If the Park District of Oak Park’s plans to build a community recreation center come to fruition, the Oak Park Township Mental Health Board has agreed to provide mental health services onsite and contribute $1.5 million toward the estimated $18 million project.
During the July 11 meeting of the park district’s committee of the whole, park commissioners expressed support for the preliminary agreement between the two entities. The contribution will help cover capital expenses and serve as payment for a lease, but only if the park district raises enough money to move the project forward.
Park commissioners are expected to approve the agreement as part of the consent agenda during their July 18 board meeting.
The park district’s efforts to build a community recreation center come as a direct response to resident feedback. In community surveys, residents cited the need for more fitness facilities, meeting rooms and gymnasiums, among other amenities a recreation center could offer.
So far, the park district set aside $5 million for the project, and in June, it received $500,000 in state funding as part of the state capital bill. Furthermore, Oak Park philanthropists Mary Jo and Stephen Schuler have been talking with the park district about donating land for the project.

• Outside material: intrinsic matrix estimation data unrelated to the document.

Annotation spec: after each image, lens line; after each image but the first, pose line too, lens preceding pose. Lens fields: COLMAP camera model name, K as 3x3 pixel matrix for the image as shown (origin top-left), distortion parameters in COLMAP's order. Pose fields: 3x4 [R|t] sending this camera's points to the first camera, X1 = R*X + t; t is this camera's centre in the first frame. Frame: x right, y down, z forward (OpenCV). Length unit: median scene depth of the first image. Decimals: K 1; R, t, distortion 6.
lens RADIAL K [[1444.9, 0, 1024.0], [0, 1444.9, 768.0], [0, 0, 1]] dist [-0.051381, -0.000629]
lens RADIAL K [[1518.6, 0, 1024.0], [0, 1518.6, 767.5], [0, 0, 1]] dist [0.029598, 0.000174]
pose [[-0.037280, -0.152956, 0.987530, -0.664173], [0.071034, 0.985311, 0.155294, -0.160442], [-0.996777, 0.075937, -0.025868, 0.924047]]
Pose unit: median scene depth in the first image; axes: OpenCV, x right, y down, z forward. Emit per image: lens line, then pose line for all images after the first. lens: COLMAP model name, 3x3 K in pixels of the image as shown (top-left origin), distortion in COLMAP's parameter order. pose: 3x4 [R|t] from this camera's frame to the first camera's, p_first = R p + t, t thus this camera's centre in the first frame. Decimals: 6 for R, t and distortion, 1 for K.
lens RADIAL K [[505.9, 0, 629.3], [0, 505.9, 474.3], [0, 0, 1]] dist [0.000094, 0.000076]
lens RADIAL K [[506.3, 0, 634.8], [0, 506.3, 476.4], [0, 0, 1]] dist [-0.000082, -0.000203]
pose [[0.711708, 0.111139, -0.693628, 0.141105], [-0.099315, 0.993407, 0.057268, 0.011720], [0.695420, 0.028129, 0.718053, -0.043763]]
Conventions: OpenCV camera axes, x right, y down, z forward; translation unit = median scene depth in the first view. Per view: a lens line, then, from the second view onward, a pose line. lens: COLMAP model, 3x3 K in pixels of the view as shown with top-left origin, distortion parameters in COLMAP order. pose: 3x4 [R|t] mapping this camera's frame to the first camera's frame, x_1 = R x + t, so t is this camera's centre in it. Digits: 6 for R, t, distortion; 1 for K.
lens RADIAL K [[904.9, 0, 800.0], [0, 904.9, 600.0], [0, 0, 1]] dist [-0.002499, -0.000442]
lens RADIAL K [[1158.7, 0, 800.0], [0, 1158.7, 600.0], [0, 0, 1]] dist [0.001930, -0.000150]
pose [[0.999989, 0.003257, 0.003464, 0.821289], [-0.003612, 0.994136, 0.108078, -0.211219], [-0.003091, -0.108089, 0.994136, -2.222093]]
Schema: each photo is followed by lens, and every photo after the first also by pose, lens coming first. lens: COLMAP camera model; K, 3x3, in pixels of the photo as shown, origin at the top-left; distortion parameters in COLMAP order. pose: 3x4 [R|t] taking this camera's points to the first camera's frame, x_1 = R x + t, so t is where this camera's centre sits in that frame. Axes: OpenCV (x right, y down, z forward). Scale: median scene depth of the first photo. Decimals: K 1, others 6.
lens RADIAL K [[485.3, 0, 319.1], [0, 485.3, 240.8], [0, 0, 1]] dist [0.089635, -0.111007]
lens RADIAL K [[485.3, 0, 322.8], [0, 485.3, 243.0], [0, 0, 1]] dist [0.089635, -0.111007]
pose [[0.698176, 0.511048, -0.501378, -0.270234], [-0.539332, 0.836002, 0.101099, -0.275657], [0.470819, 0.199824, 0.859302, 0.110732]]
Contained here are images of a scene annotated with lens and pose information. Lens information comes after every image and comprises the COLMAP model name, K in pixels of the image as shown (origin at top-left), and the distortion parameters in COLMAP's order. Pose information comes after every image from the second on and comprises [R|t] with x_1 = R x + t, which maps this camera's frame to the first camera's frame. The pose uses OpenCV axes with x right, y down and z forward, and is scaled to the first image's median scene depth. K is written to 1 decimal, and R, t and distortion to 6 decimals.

As park district Executive Director Jan Arnold explained during the July 11 meeting, the mental health component was something local high school students suggested during the 2015 feasibility study.
Due to the stigma associated with mental health issues, let alone getting treatment, students may be reluctant to go to places that are explicitly labeled as mental health facilities.
But because a recreational center would serve other purposes, they would be able to go in without worrying about what anyone who sees them may think.
Commissioner Kassie Porecca, who is principal at Wilmette’s Regina Dominican High School, said that she could appreciate how important that would be.
“It’s really compelling for the kid — [the idea that] when I walk into the building, nobody knows what they’re there for, because there’s such a stigma,” she said.
The Oak Park Mental Health Board is an Oak Park Township agency that, according to its website, “assist[s] in planning, developing, coordinating, evaluating and funding mental health services in Oak Park.”
Arnold explained that mental health board has already been looking into building a wellness center, and working with the park district made sense.
The two entities have put together a memorandum of understanding — a preliminary agreement that sets the basic framework that would kick in if the park district raises enough money to build the recreation center.
The mental health board would contribute $1.5 million to cover the capital costs and the rent for a 35-year lease in the building. They expect to be able to lease five offices and a small conference room spanning a total of 1,500 square feet. The memorandum itself isn’t a lease. That would need to be negotiated separately once the funding is secured.
The memorandum also specifies that, if either the park district or the board aren’t able to come up with their shares of the funding, or if they can’t negotiate the lease, the mental health board would be able to withdraw from the pledge.
Lisa DeNunzio-DeVivo, executive director of the Oak Park Township Mental Health Board, told the Journal that, while the details haven’t been formalized, they hope to be able to offer a wide range of mental health services for all residents.
“If it does go forward, we are hoping to have satellite services from our vast array of mental health, substance use and developmental/intellectual disability partners,” she said. “Many of those services are no charge if residents do not have insurance coverage.”